EXERCISE PASSAGE:
--------------------

His air-balled 3 at the 3:45 mark of the first quarter — with no defender within 5 feet, no less — was as inauspicious a beginning to this pairing as one could possibly imagine on this night in which he missed five of six attempts from beyond the arc. By the end, with the Thunder outclassing the Nuggets throughout and Denver missing 31 of 38 3s in all, the most disconcerting moment of truth for Denver came from the most important man in the Ball Arena building, Nikola Jokić.
“We are not a good shooting team, I think, except probably (Michael Porter Jr.) and Jamal (Murray),” said Jokiċ, who had a triple-double (16 points, 13 assists and 12 rebounds) and hit 6 of 12 shots (1-of-3 from 3). “All of us are kind of streaky. Not streaky, you know, but just average shooters.”

--------------------

(Saved entries)
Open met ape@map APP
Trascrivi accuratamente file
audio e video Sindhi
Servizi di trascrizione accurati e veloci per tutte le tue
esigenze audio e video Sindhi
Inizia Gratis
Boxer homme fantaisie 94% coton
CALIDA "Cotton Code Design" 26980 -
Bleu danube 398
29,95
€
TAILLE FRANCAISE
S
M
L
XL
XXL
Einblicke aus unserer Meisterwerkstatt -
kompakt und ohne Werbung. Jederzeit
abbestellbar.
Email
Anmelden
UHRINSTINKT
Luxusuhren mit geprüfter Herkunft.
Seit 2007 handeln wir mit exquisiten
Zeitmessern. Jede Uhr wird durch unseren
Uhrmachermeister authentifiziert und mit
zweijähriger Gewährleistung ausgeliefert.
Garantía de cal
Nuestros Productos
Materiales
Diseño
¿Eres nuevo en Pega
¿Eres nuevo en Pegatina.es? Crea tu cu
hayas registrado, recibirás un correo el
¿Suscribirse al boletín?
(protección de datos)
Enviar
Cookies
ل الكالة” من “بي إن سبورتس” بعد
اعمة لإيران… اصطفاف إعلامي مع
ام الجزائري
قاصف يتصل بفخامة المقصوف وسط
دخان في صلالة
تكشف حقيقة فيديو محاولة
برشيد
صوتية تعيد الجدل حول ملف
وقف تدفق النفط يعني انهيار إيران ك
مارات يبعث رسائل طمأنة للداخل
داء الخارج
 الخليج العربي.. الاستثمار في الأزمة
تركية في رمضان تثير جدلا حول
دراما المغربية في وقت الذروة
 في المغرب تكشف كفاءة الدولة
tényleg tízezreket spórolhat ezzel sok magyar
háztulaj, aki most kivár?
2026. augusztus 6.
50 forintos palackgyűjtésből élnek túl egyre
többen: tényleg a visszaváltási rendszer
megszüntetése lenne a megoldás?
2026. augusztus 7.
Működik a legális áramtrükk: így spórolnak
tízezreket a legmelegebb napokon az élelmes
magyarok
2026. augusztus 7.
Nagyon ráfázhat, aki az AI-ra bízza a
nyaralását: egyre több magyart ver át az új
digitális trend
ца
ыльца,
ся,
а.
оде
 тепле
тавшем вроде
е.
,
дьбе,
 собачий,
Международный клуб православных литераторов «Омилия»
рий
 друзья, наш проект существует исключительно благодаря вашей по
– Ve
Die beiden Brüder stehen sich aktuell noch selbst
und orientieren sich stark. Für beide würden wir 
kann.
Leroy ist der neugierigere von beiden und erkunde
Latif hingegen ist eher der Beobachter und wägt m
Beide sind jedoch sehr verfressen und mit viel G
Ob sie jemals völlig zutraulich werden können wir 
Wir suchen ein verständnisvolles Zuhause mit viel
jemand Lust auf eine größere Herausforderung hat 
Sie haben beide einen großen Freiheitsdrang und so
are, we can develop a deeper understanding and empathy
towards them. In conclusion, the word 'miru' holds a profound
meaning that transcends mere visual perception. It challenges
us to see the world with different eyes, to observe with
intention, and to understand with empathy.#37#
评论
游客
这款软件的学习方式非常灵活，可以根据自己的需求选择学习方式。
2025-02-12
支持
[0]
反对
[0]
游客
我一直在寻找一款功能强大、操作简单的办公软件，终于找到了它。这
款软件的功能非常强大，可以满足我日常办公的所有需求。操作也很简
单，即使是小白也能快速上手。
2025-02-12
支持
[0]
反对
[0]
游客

--------------------

TASK DETAILS: In the passage about the Nuggets and the Thunder, what were the numbers in Nikola Jokić's triple-double? The rows are not needed for this exercise.

RESULT OF THIS EXERCISE: 16 points, 13 assists and 12 rebounds.